When asked if financial distress makes stopping payments on an underwater mortgage acceptable, 15 percent of respondents said yes in Fannie Mae’s National Housing Survey, a remarkable level of public acceptance for homeowners who walk away from their mortgages in light of the growing number of defaults in Fannie Mae’s portfolio.
Both delinquent mortgage borrowers and those current on their mortgage payments are more than twice as likely to have seriously considered stopping their payments if they know someone who has already defaulted, according to the survey released today.
Underwater borrowers were more than twice as likely to be behind on their mortgage payments and were more than twice as likely to believe stopping payments was acceptable than borrowers who were not underwater. Only 33 percent of respondents cited their moral qualms as a factor motivating them to pay their mortgage.
The number of “strategic defaults” may far exceed most industry estimates. As many as 588,000 homeowners walked away from their mortgages and their homes in 2008, more than double the total in 2007, according to a study last fall by Experian and the Oliver Wyman consulting company. Strategic defaulters represented 18 percent of all serious delinquencies that extended for more than 60 days in last year’s fourth quarter.
The study found that strategic defaulters often go straight from perfect payment histories to no mortgage payments at all. This is in stark contrast with most financially distressed borrowers, who try to keep paying on their mortgage even after they’ve fallen behind on other accounts.
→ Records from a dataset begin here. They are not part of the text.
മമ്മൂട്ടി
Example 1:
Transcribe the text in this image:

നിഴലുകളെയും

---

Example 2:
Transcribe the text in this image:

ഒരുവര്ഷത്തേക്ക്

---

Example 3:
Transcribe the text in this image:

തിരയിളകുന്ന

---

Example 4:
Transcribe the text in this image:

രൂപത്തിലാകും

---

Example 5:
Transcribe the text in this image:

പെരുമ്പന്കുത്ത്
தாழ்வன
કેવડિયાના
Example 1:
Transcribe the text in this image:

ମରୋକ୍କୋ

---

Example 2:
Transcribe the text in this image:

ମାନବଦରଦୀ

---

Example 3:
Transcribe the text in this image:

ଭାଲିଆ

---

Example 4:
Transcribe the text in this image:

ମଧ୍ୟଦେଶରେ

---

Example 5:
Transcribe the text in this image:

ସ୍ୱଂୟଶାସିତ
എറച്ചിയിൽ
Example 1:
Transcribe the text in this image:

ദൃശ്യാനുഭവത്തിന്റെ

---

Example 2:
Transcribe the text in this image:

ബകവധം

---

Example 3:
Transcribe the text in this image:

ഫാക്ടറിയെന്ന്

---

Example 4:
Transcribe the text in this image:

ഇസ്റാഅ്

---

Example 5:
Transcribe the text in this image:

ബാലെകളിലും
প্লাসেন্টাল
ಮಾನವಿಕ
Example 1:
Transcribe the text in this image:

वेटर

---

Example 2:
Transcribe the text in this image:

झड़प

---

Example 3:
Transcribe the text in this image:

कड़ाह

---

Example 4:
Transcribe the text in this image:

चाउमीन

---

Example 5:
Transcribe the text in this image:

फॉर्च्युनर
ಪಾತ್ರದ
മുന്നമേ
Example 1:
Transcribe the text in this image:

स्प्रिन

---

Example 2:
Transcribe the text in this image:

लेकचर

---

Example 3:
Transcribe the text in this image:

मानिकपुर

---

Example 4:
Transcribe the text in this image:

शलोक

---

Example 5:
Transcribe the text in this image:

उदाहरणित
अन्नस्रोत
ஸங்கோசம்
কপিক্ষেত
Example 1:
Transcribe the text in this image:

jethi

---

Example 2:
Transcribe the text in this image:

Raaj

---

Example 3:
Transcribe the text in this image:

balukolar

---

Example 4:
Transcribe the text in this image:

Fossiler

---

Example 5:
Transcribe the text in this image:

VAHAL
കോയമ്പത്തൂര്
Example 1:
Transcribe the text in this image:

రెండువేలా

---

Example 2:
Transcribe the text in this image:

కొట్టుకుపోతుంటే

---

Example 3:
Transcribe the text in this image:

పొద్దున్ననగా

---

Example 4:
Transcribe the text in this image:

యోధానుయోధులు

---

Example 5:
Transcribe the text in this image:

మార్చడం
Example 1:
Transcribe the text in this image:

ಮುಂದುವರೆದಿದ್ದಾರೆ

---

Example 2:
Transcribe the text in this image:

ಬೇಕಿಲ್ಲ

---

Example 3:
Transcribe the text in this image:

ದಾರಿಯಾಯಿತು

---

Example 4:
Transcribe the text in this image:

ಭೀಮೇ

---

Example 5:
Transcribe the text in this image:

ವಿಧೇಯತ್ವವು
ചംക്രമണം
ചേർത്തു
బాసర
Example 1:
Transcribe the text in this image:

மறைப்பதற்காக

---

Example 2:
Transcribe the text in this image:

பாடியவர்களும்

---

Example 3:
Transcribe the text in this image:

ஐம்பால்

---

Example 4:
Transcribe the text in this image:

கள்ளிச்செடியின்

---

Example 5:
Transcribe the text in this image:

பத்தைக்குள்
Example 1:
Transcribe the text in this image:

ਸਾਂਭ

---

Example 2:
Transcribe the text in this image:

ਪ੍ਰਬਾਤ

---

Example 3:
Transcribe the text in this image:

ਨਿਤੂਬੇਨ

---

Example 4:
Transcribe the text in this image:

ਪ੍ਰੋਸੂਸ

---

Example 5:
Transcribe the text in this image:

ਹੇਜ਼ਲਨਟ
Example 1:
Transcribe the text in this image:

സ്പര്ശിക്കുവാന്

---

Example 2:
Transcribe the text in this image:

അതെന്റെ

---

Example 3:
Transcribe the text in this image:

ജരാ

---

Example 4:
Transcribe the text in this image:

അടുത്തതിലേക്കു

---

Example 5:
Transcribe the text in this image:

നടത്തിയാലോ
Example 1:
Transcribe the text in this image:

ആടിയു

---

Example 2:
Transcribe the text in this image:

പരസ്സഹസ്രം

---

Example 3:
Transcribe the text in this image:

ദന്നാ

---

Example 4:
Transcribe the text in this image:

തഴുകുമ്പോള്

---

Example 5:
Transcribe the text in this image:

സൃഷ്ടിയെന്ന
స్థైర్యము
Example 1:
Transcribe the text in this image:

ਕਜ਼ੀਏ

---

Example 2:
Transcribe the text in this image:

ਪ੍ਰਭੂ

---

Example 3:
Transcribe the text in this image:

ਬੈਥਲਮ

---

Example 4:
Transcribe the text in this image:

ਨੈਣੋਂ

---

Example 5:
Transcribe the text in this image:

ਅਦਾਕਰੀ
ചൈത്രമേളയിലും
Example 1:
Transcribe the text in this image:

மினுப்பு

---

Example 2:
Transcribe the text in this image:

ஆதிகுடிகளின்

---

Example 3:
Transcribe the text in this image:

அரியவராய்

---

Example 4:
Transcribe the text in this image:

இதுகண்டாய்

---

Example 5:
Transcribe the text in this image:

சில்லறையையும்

Strategic defaults are heavily concentrated in negative-equity markets where home values zoomed during the boom and have cratered since 2006. In California last year, the number of strategic defaults was 68 times higher than it was in 2005. In Florida it was 46 times higher. In most other parts of the country, defaults were about nine times higher in 2008 than in 2005.
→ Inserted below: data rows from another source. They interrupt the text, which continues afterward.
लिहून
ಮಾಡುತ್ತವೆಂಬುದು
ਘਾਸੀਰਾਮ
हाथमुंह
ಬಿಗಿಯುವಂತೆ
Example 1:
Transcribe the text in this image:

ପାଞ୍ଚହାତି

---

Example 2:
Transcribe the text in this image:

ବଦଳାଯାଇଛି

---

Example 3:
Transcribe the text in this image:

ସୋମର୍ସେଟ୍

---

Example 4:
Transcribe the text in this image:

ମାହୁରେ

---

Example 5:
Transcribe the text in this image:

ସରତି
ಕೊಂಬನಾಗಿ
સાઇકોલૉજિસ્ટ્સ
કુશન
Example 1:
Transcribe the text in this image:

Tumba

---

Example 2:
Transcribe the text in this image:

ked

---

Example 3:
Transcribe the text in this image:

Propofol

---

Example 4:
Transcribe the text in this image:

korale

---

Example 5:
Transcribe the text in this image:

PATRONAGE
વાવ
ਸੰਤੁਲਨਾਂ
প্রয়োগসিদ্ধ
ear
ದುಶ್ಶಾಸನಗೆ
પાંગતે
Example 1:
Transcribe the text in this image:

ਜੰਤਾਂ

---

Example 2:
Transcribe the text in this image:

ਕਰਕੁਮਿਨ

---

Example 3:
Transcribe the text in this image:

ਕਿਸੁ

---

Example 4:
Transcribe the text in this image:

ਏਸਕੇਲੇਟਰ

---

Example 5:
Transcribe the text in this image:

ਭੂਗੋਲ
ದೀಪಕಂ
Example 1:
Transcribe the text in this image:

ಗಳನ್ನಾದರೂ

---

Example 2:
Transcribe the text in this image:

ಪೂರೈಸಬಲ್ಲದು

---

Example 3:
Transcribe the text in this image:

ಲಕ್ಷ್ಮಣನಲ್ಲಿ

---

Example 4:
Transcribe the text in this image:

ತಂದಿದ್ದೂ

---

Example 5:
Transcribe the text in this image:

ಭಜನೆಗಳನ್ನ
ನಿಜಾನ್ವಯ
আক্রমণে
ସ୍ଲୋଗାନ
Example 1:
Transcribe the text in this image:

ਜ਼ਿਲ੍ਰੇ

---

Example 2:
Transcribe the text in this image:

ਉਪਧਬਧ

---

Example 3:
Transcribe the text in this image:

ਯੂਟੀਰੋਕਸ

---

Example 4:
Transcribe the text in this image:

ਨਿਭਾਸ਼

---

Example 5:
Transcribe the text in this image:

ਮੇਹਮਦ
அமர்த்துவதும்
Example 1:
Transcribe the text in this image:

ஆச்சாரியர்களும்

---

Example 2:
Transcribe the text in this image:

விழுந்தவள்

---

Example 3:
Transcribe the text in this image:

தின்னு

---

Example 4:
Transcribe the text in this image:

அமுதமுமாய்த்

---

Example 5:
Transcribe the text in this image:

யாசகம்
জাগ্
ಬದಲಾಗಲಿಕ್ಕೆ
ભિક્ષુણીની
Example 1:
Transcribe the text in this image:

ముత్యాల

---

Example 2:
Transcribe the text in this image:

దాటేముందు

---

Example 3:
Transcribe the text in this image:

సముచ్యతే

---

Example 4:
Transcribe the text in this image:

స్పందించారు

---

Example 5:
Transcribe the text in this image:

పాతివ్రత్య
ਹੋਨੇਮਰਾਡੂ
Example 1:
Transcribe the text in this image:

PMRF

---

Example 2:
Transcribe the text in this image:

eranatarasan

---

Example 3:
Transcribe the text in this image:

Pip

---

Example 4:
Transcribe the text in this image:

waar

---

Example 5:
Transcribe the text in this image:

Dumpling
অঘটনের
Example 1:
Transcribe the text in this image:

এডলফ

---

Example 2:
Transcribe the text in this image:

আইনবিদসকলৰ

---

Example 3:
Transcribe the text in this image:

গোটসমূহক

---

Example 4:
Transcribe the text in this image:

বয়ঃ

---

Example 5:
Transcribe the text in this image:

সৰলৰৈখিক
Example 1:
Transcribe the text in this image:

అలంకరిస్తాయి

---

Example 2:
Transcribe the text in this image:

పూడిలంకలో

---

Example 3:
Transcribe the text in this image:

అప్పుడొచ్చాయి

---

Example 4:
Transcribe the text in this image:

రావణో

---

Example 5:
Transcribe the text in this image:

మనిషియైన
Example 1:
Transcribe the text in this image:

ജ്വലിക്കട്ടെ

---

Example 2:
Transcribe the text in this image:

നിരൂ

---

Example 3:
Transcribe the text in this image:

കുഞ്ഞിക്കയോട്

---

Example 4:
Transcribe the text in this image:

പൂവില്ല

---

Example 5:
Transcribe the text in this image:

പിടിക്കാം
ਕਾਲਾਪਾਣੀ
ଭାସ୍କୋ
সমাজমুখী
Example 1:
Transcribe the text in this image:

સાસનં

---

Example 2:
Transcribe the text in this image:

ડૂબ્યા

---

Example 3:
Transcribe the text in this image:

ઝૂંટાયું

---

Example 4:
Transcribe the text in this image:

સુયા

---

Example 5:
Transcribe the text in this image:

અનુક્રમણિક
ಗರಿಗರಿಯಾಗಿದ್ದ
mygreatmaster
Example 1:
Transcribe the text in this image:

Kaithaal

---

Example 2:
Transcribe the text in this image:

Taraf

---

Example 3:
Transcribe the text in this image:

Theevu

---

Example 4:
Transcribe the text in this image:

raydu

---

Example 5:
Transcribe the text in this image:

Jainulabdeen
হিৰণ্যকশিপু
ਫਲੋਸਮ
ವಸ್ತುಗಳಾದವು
A study by Amherst Mortgage Insight in March found that the strategic default rate is actually higher for owner-occupied homes than non-owner occupied because, they argue, owner-occupieds are eligible for modification under HAMP whereas non-owner occupieds are not. And the difference appears to be more pronounced above a debt to income ratio of 31 percent.
The Fannie Mae survey also found that that homeowners and renters alike are taking a more cautious approach to homeownership. Nearly a quarter of renters polled (23 percent) say they will buy a home later than once planned. In addition, Americans with traditional, fixed-rate mortgages with predictable payments are significantly more satisfied than those with other types of mortgages. Respondents cited non-financial reasons such as safety (43 percent) and quality of local schools (33 percent) as driving factors in wanting to own a home, ahead of financial considerations.